- Chaos theory
- Self-Similarity
- Snow Flakes
- Randomness
- Mandalas
- Adult Coloring Books
- Meditation
- Yoga
What are things that could have been the topic of this blog post?
If you were to do more than take a cursory glance at that list, it wouldn’t be out of the question to see that a pattern exists. Said pattern can be explained by a simple exercise in word association, which, at its core, is little more than the derivation of an immediate response to a stimuli. For example, what word comes to mind when you think of the term soft? This can be part of a game to pass the time, a creative technique used to overcome writer’s block, or even an element of some psychological or pseudo-psychological evaluation. While the pattern can be accounted for by word association, association is not always quite so mundane.
Association is just another way of saying relationship or attachment or affiliation. So does who we choose to associate ourselves with and what we choose to associate our time with matter? Absolutely, but who or what determines those things? The simple answer is that we choose who we spend our time with and how that time is spent, but that’s not necessarily true.
Who was your first friend? Your first best friend? Was that friendship one of convenience? Mine was. My first best friend lived three tenths of a mile down the road from the home I was raised in – the only house I lived in before going off to college. We played together all the time, got into trouble together, even hurt one another (both physically and emotionally). Then one day he moved to a new town. My best friend was yanked away from me just a few years shy of age ten, but I made new friends. Again, many of those friends were friends of convenience.
Do you remember the first time you chose to be friends with someone? Maybe they weren’t from your neighborhood or they went to a different school than you or they lived a different life from you. As we grow older, we have the option to either adopt friends who are comfortable and familiar or venture into new territory. You see, I have this theory that we tend to pick friends who are either like us or people we desire to be more like. This generally leads to a narrow worldview where we’re safe and protected from much of the world outside our immediate circle of influence. That’s not altogether wrong, but we must recognize its limits.
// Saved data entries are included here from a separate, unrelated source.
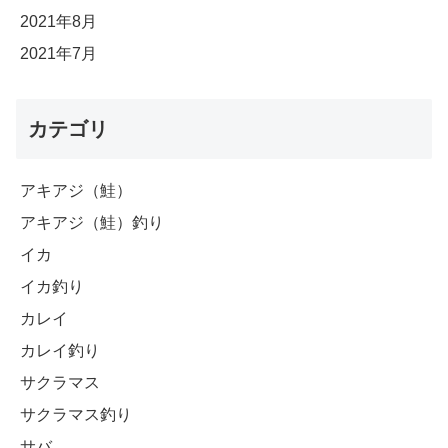
2021年8月
2021年7月
カテゴリ
アキアジ（鮭）
アキアジ（鮭）釣り
イカ
イカ釣り
カレイ
カレイ釣り
サクラマス
サクラマス釣り
サバ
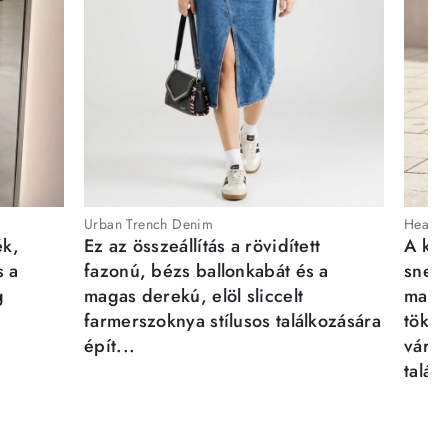
Urban Trench Denim
Heartb
ék,
Ez az összeállítás a rövidített
A kén
s a
fazonú, bézs ballonkabát és a
sneak
g
magas derekú, elöl sliccelt
magab
farmerszoknya stílusos találkozására
tökél
épít...
város
talál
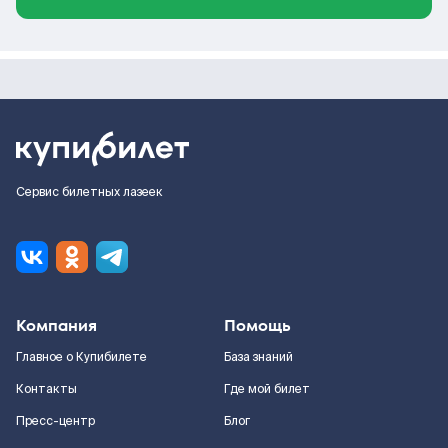
Сервис билетных лазеек
Компания
Помощь
Главное о Купибилете
База знаний
Контакты
Где мой билет
Пресс-центр
Блог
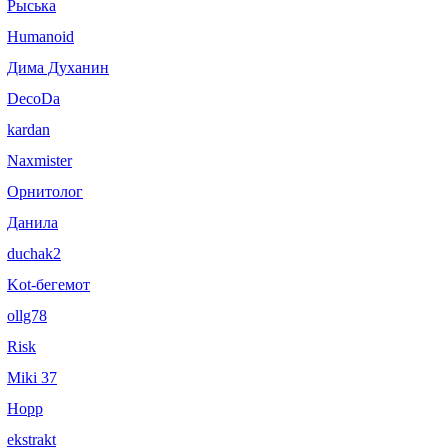
Рыська
Humanoid
Дима Духанин
DecoDa
kardan
Naxmister
Орнитолог
Данила
duchak2
Kot-бегемот
ollg78
Risk
Miki 37
Hopp
ekstrakt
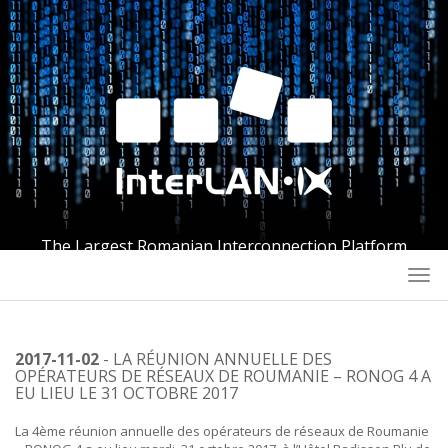
The Largest Romanian Interconnection Platform
Togg
navi
2017-11-02
- LA RÉUNION ANNUELLE DES
OPÉRATEURS DE RÉSEAUX DE ROUMANIE – RONOG 4 A
EU LIEU LE 31 OCTOBRE 2017
La 4ème réunion annuelle des opérateurs de réseaux de Roumanie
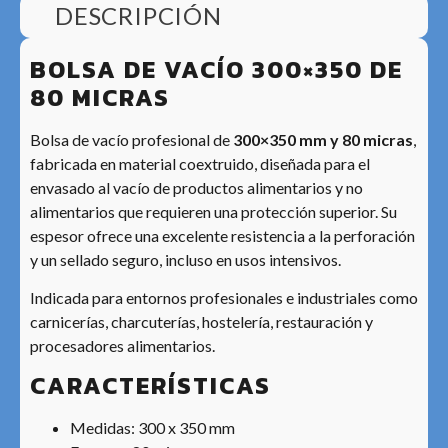
DESCRIPCIÓN
BOLSA DE VACÍO 300×350 DE
80 MICRAS
Bolsa de vacío profesional de
300×350 mm y 80 micras
,
fabricada en material coextruido, diseñada para el
envasado al vacío de productos alimentarios y no
alimentarios que requieren una protección superior. Su
espesor ofrece una excelente resistencia a la perforación
y un sellado seguro, incluso en usos intensivos.
Indicada para entornos profesionales e industriales como
carnicerías, charcuterías, hostelería, restauración y
procesadores alimentarios.
CARACTERÍSTICAS
Medidas: 300 x 350 mm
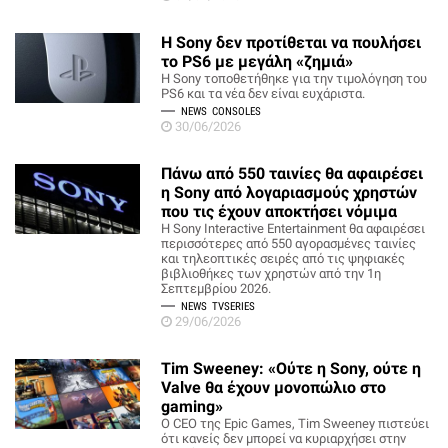
Η Sony δεν προτίθεται να πουλήσει
το PS6 με μεγάλη «ζημιά»
Η Sony τοποθετήθηκε για την τιμoλόγηση του
PS6 και τα νέα δεν είναι ευχάριστα.
NEWS
CONSOLES
30/06/2026
Πάνω από 550 ταινίες θα αφαιρέσει
η Sony από λογαριασμούς χρηστών
που τις έχουν αποκτήσει νόμιμα
Η Sony Interactive Entertainment θα αφαιρέσει
περισσότερες από 550 αγορασμένες ταινίες
και τηλεοπτικές σειρές από τις ψηφιακές
βιβλιοθήκες των χρηστών από την 1η
Σεπτεμβρίου 2026.
NEWS
TVSERIES
29/06/2026
Tim Sweeney: «Ούτε η Sony, ούτε η
Valve θα έχουν μονοπώλιο στο
gaming»
Ο CEO της Epic Games, Tim Sweeney πιστεύει
ότι κανείς δεν μπορεί να κυριαρχήσει στην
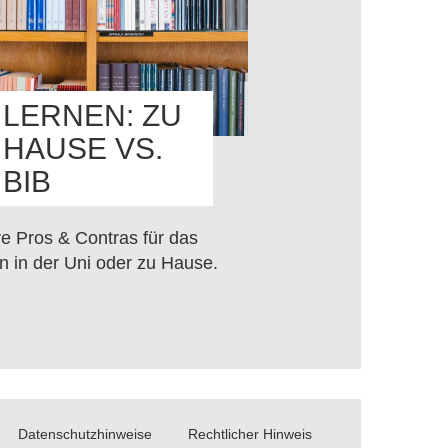
LERNEN: ZU
HAUSE VS.
BIB
e Pros & Contras für das
n in der Uni oder zu Hause.
Datenschutzhinweise
Rechtlicher Hinweis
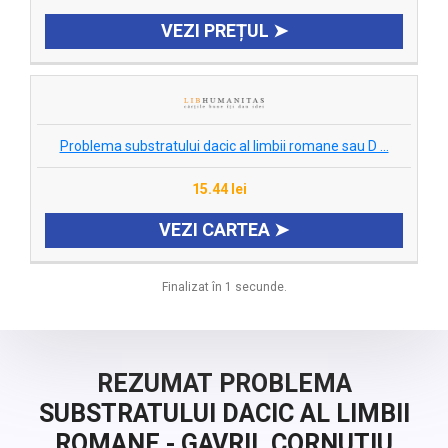
VEZI PREȚUL ➤
Problema substratului dacic al limbii romane sau D ...
15.44 lei
VEZI CARTEA ➤
Finalizat în 1 secunde.
REZUMAT PROBLEMA
SUBSTRATULUI DACIC AL LIMBII
ROMANE - GAVRIL CORNUTIU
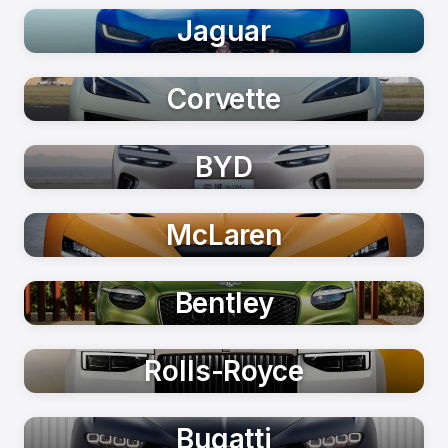
Jaguar
Corvette
BYD
McLaren
Bentley
Rolls-Royce
Bugatti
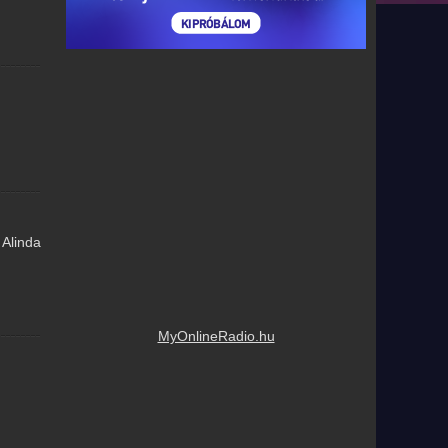
 Alinda
MyOnlineRadio.hu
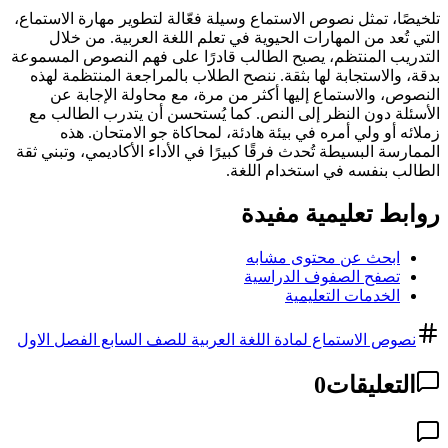
تلخيصًا، تمثل نصوص الاستماع وسيلة فعّالة لتطوير مهارة الاستماع،
التي تُعد من المهارات الحيوية في تعلم اللغة العربية. من خلال
التدريب المنتظم، يصبح الطالب قادرًا على فهم النصوص المسموعة
بدقة، والاستجابة لها بثقة. ننصح الطلاب بالمراجعة المنتظمة لهذه
النصوص، والاستماع إليها أكثر من مرة، مع محاولة الإجابة عن
الأسئلة دون النظر إلى النص. كما يُستحسن أن يتدرب الطالب مع
زملائه أو ولي أمره في بيئة هادئة، لمحاكاة جو الامتحان. هذه
الممارسة البسيطة تُحدث فرقًا كبيرًا في الأداء الأكاديمي، وتبني ثقة
الطالب بنفسه في استخدام اللغة.
روابط تعليمية مفيدة
ابحث عن محتوى مشابه
تصفح الصفوف الدراسية
الخدمات التعليمية
نصوص الاستماع لمادة اللغة العربية للصف السابع الفصل الاول
التعليقات
0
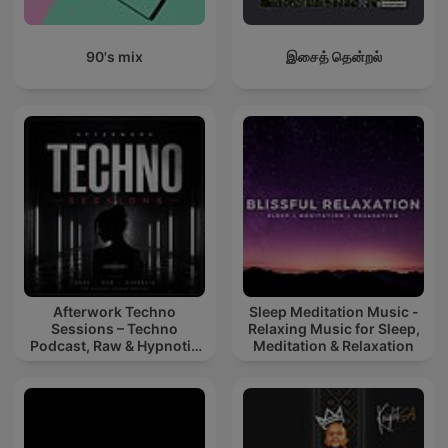
90's mix
இசைத் தென்றல்
Afterwork Techno
Sleep Meditation Music -
Sessions – Techno
Relaxing Music for Sleep,
Podcast, Raw & Hypnotic
Meditation & Relaxation
Techno Mixes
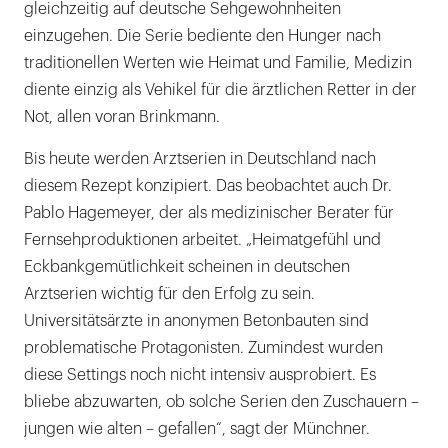
gleichzeitig auf deutsche Sehgewohnheiten
einzugehen. Die Serie bediente den Hunger nach
traditionellen Werten wie Heimat und Familie, Medizin
diente einzig als Vehikel für die ärztlichen Retter in der
Not, allen voran Brinkmann.
Bis heute werden Arztserien in Deutschland nach
diesem Rezept konzipiert. Das beobachtet auch Dr.
Pablo Hagemeyer, der als medizinischer Berater für
Fernsehproduktionen arbeitet. „Heimatgefühl und
Eckbankgemütlichkeit scheinen in deutschen
Arztserien wichtig für den Erfolg zu sein.
Universitätsärzte in anonymen Betonbauten sind
problematische Protagonisten. Zumindest wurden
diese Settings noch nicht intensiv ausprobiert. Es
bliebe abzuwarten, ob solche Serien den Zuschauern –
jungen wie alten – gefallen“, sagt der Münchner.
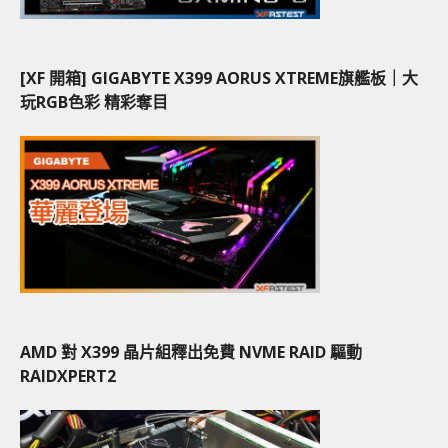
[XF 開箱] GIGABYTE X399 AORUS XTREME旗艦板｜大
玩RGB色彩 精彩奪目
AMD 對 X399 晶片組釋出免費 NVME RAID 驅動
RAIDXPERT2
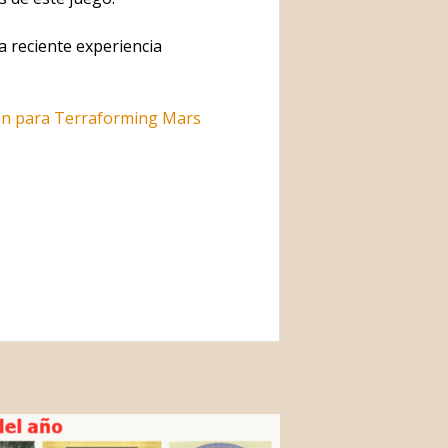
 reciente experiencia
on para Terraforming Mars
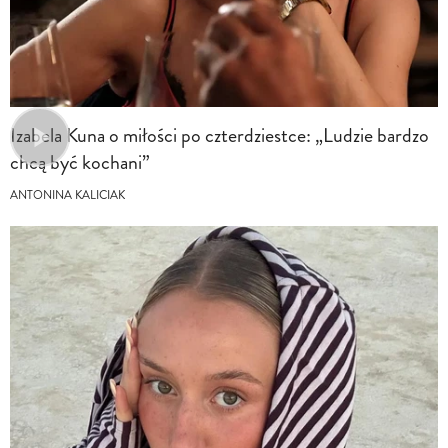
Izabela Kuna o miłości po czterdziestce: „Ludzie bardzo
chcą być kochani”
ANTONINA KALICIAK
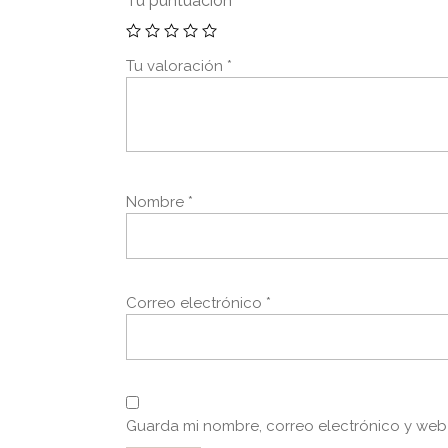
Tu puntuación
*
Tu valoración
*
Nombre
*
Correo electrónico
*
Guarda mi nombre, correo electrónico y web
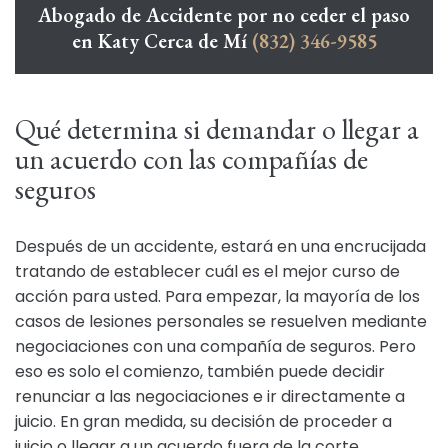
Abogado de Accidente por no ceder el paso
en Katy Cerca de Mí
(832) 346-9585
Qué determina si demandar o llegar a
un acuerdo con las compañías de
seguros
Después de un accidente, estará en una encrucijada
tratando de establecer cuál es el mejor curso de
acción para usted. Para empezar, la mayoría de los
casos de lesiones personales se resuelven mediante
negociaciones con una compañía de seguros. Pero
eso es solo el comienzo, también puede decidir
renunciar a las negociaciones e ir directamente a
juicio. En gran medida, su decisión de proceder a
juicio o llegar a un acuerdo fuera de la corte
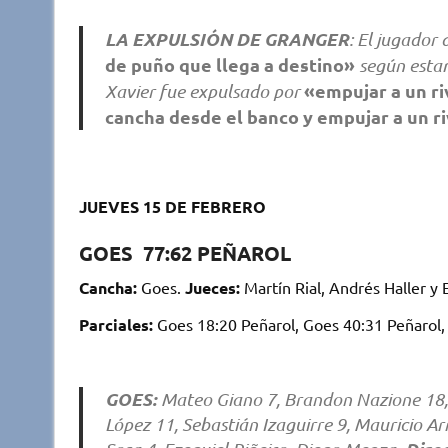
LA EXPULSIÓN DE GRANGER
: El jugador
de puño que llega a destino»
según estam
«empujar a un ri
Xavier fue expulsado por
cancha desde el banco y empujar a un ri
JUEVES 15 DE FEBRERO
GOES 77:62 PEÑAROL
Cancha:
Goes.
Jueces:
Martín Rial, Andrés Haller y 
Parciales:
Goes 18:20 Peñarol, Goes 40:31 Peñarol,
GOES:
Mateo Giano 7, Brandon Nazione 18, 
López 11, Sebastián Izaguirre 9, Mauricio A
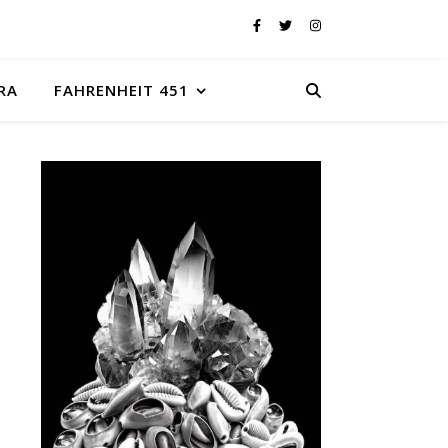
RA
FAHRENHEIT 451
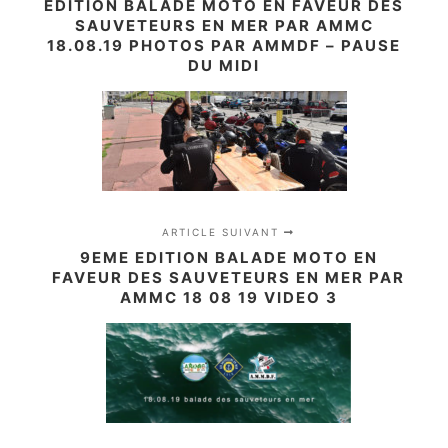
EDITION BALADE MOTO EN FAVEUR DES
SAUVETEURS EN MER PAR AMMC
18.08.19 PHOTOS PAR AMMDF – PAUSE
DU MIDI
ARTICLE SUIVANT
9EME EDITION BALADE MOTO EN
FAVEUR DES SAUVETEURS EN MER PAR
AMMC 18 08 19 VIDEO 3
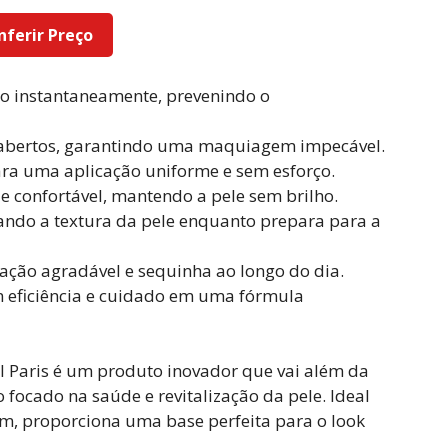
nferir Preço
ão instantaneamente, prevenindo o
os abertos, garantindo uma maquiagem impecável.
para uma aplicação uniforme e sem esforço.
 confortável, mantendo a pele sem brilho.
ando a textura da pele enquanto prepara para a
ção agradável e sequinha ao longo do dia.
m eficiência e cuidado em uma fórmula
al Paris é um produto inovador que vai além da
 focado na saúde e revitalização da pele. Ideal
m, proporciona uma base perfeita para o look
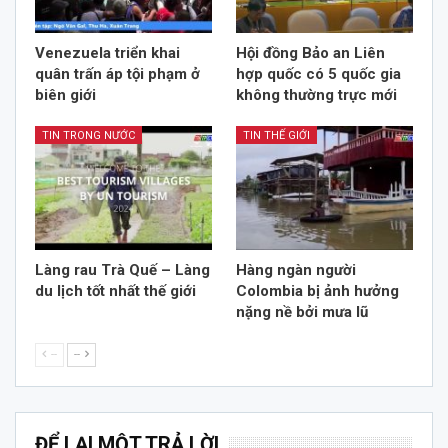
Venezuela triển khai
Hội đồng Bảo an Liên
quân trấn áp tội phạm ở
hợp quốc có 5 quốc gia
biên giới
không thường trực mới
TIN TRONG NƯỚC
TIN THẾ GIỚI
Làng rau Trà Quế – Làng
Hàng ngàn người
du lịch tốt nhất thế giới
Colombia bị ảnh hưởng
nặng nề bởi mưa lũ
--
--
ĐỂ LẠI MỘT TRẢ LỜI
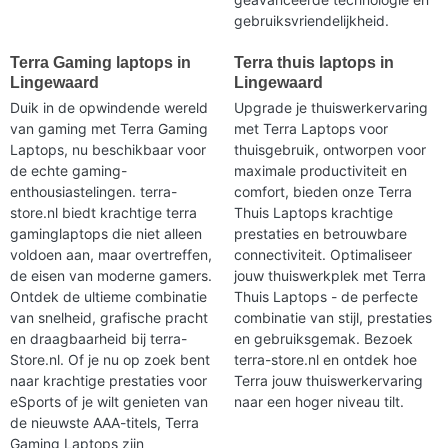
gebruiksvriendelijkheid.
Terra Gaming laptops in
Terra thuis laptops in
Lingewaard
Lingewaard
Duik in de opwindende wereld
Upgrade je thuiswerkervaring
van gaming met Terra Gaming
met Terra Laptops voor
Laptops, nu beschikbaar voor
thuisgebruik, ontworpen voor
de echte gaming-
maximale productiviteit en
enthousiastelingen. terra-
comfort, bieden onze Terra
store.nl biedt krachtige terra
Thuis Laptops krachtige
gaminglaptops die niet alleen
prestaties en betrouwbare
voldoen aan, maar overtreffen,
connectiviteit. Optimaliseer
de eisen van moderne gamers.
jouw thuiswerkplek met Terra
Ontdek de ultieme combinatie
Thuis Laptops - de perfecte
van snelheid, grafische pracht
combinatie van stijl, prestaties
en draagbaarheid bij terra-
en gebruiksgemak. Bezoek
Store.nl. Of je nu op zoek bent
terra-store.nl en ontdek hoe
naar krachtige prestaties voor
Terra jouw thuiswerkervaring
eSports of je wilt genieten van
naar een hoger niveau tilt.
de nieuwste AAA-titels, Terra
Gaming Laptops zijn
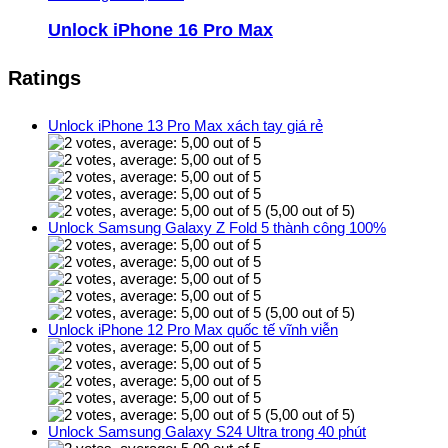
Unlock iPhone 16 Pro Max
Ratings
Unlock iPhone 13 Pro Max xách tay giá rẻ
(5,00 out of 5)
Unlock Samsung Galaxy Z Fold 5 thành công 100%
(5,00 out of 5)
Unlock iPhone 12 Pro Max quốc tế vĩnh viễn
(5,00 out of 5)
Unlock Samsung Galaxy S24 Ultra trong 40 phút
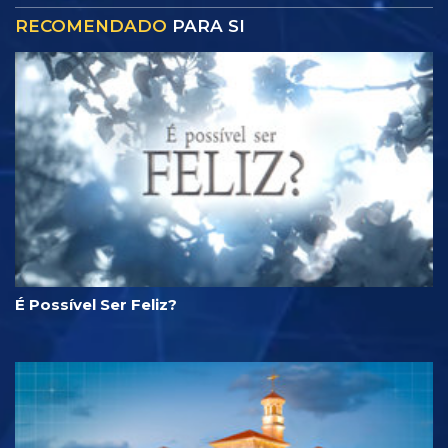
RECOMENDADO
PARA SI
É Possível Ser Feliz?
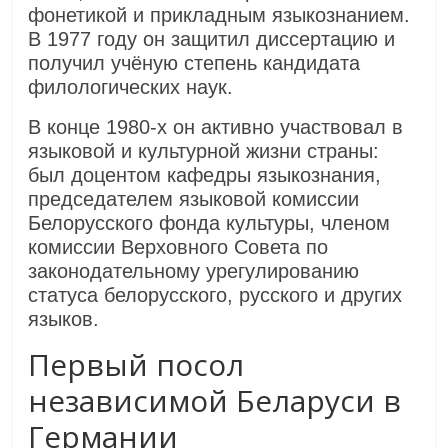
фонетикой и прикладным языкознанием.
В 1977 году он защитил диссертацию и
получил учёную степень кандидата
филологических наук.
В конце 1980-х он активно участвовал в
языковой и культурной жизни страны:
был доцентом кафедры языкознания,
председателем языковой комиссии
Белорусского фонда культуры, членом
комиссии Верховного Совета по
законодательному урегулированию
статуса белорусского, русского и других
языков.
Первый посол
независимой Беларуси в
Германии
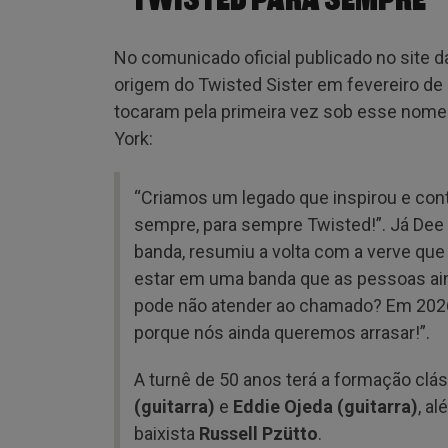
“TWISTED PARA SEMPRE”
No comunicado oficial publicado no site da
origem do Twisted Sister em fevereiro de
tocaram pela primeira vez sob esse nom
York:
“Criamos um legado que inspirou e cont
sempre, para sempre Twisted!”. Já Dee 
banda, resumiu a volta com a verve qu
estar em uma banda que as pessoas ai
pode não atender ao chamado? Em 202
porque nós ainda queremos arrasar!”.
A turnê de 50 anos terá a formação cl
(guitarra)
e
Eddie Ojeda (guitarra)
, a
baixista
Russell Pzütto
.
Studies of nature versus nurture tend to show something resembling a 50/50 split across the board. Those numbers may vary and swing on occasion but hold true for the most part. So when people, parents in particular, begin saying that their loved one started running with the wrong crowd, I may have to disagree. Are they running with the wrong crowd, or are they a part of it? There is a difference between growing up in a culture which propagates systemic delinquency and joining a segment of society because that’s where it’s easiest to get your fix.
Alcoholics hang out in bars. Addicts and junkies tend to hang out wherever other people are using. Gamblers spend their time in the casino, at the track or on the phone with their bookie. Sex addicts hang out in houses of ill-repute and alone on their computers in dark, quiet corners. Yes, these are vast overgeneralizations, but you get my drift. Often, how we choose to spend our time is a primary indicator of where and with whom we’re going to spend our time. And I think that on some level we have to realize and understand that who we associate ourselves with and how we associate our time are tell-tale signs of where our priorities lie.
Ask yourself these questions. Where do I spend my time? With whom am I spending that time? And perhaps most important of all, how do I spend my money?
If you don’t like the answers, change them.